Esteri Vapaa-Jää was originally interested in pursuing a medical career, but after the Second World War all the places at the Faculty of Medicine were reserved for men returning from military service. She found another career at the Helsinki Craft School. The shortages caused by the war went on long after the last battles had been fought, which necessitated particular ingenuity from craftspeople. For example, during her studies, Vapaa-Jää found herself considering novel uses for handkerchiefs.

Vapaa-Jää was qualified to teach craftwork after graduating, but she chose not to become a teacher at this point. Instead she turned her attention towards the world of fashion, and her first job was at the La Robe fashion house in Helsinki, where she could become familiar with Helsinki society and the latest trends in fashion.

Esteri Vapaa-Jää is also remembered as a fashion expert. Photo from the Helsinki University Museum.

Fashion was a source of endless fascination for Vapaa-Jää, and she also wanted to explore its international aspects. She left her job at La Robe for some time and went to study in England. After returning to Finland, she continued studying art history and English.

The shortages caused by the war abated in the 1950s, when the Finnish economy recovered and banks began lending money for various projects. As a result of this small economic boom, it was decided that the Helsinki Craft School should have its own building, and Vapaa-Jää was asked to join the project. The building was completed in the late 1950s, and Vapaa-Jää was hired as a teacher. While working as a teacher over the following years, she also studied for her university degree, graduating as a Bachelor of Arts in 1964 and nine years later as a Master of Arts. She was appointed principal of the Craft School in 1968.

The Craft School had earlier been an independent school, but in an effort to turn it into a proper institution of higher learning, it became part of the University of Helsinki; Craftwork teaching continued at the Faculty of History and Languages until 1975. The incorporation of the Craft School into the University of Helsinki was not merely a structural change; rather, the teaching content was also revised to bring it in line with other university subjects. Vapaa-Jää played an active role in planning and implementing the new study programme. As head of craftworks, she continued her work on improving craftwork teaching for many years after the actual reform had taken place. Esteri Vapaa-Jää was given an honorary doctorate in 1994 by the Faculty of Philosophy at the University of Helsinki for the work she had done on behalf of craftwork.

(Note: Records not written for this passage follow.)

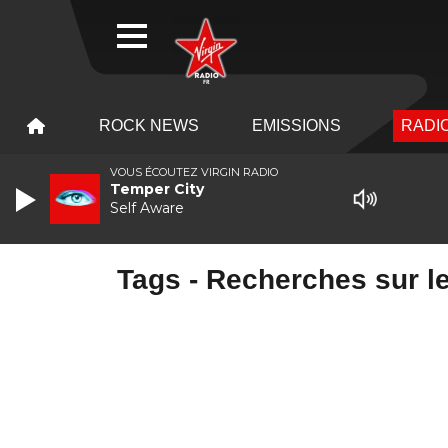
WEBRADIO
MENU
MENU
ROCK NEWS
EMISSIONS
RADIO
VOUS ÉCOUTEZ VIRGIN RADIO
Temper City
Self Aware
Tags - Recherches sur le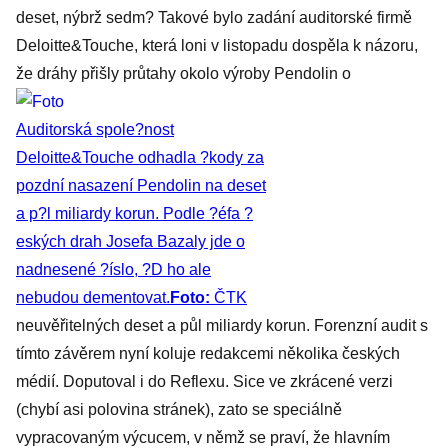
deset, nýbrž sedm? Takové bylo zadání auditorské firmě
Deloitte&Touche, která loni v listopadu dospěla k názoru,
že dráhy přišly průtahy okolo výroby Pendolin o
Auditorská spole?nost
Deloitte&Touche odhadla ?kody za
pozdní nasazení Pendolin na deset
a p?l miliardy korun. Podle ?éfa ?
eských drah Josefa Bazaly jde o
nadnesené ?íslo, ?D ho ale
nebudou dementovat.
Foto:
ČTK
neuvěřitelných deset a půl miliardy korun. Forenzní audit s
tímto závěrem nyní koluje redakcemi několika českých
médií. Doputoval i do Reflexu. Sice ve zkrácené verzi
(chybí asi polovina stránek), zato se speciálně
vypracovaným výcucem, v němž se praví, že hlavním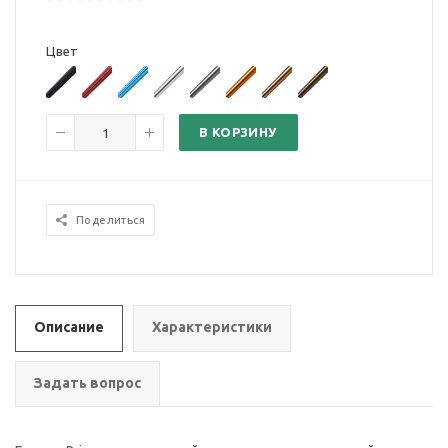
Цвет
В КОРЗИНУ
Поделиться
Описание
Характеристики
Задать вопрос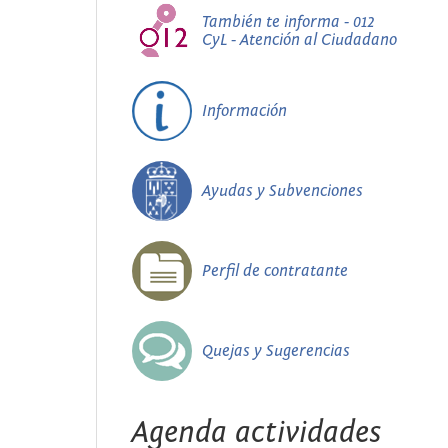
También te informa - 012
CyL - Atención al Ciudadano
Información
Ayudas y Subvenciones
Perfil de contratante
Quejas y Sugerencias
Agenda actividades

  • Salo, Ulla-Maija, Vapaa-Jää, Esteri. National Biography of Finland Online Publication. Accessed August 20, 2015.
    Available for free through the Nelli Portal.
  • Salo, Ulla-Maija, Esteri Vapaa-Jää. Obituary published in the newspaper Helsingin Sanomat . Accessed August 20, 2015.
  • Virtamaa, Asta (editor), Vuosisata käsityönopetusta 1881–1981 (’A Century of Teaching Craftwork 1881-1981’), The University of Helsinki, Helsinki 1981.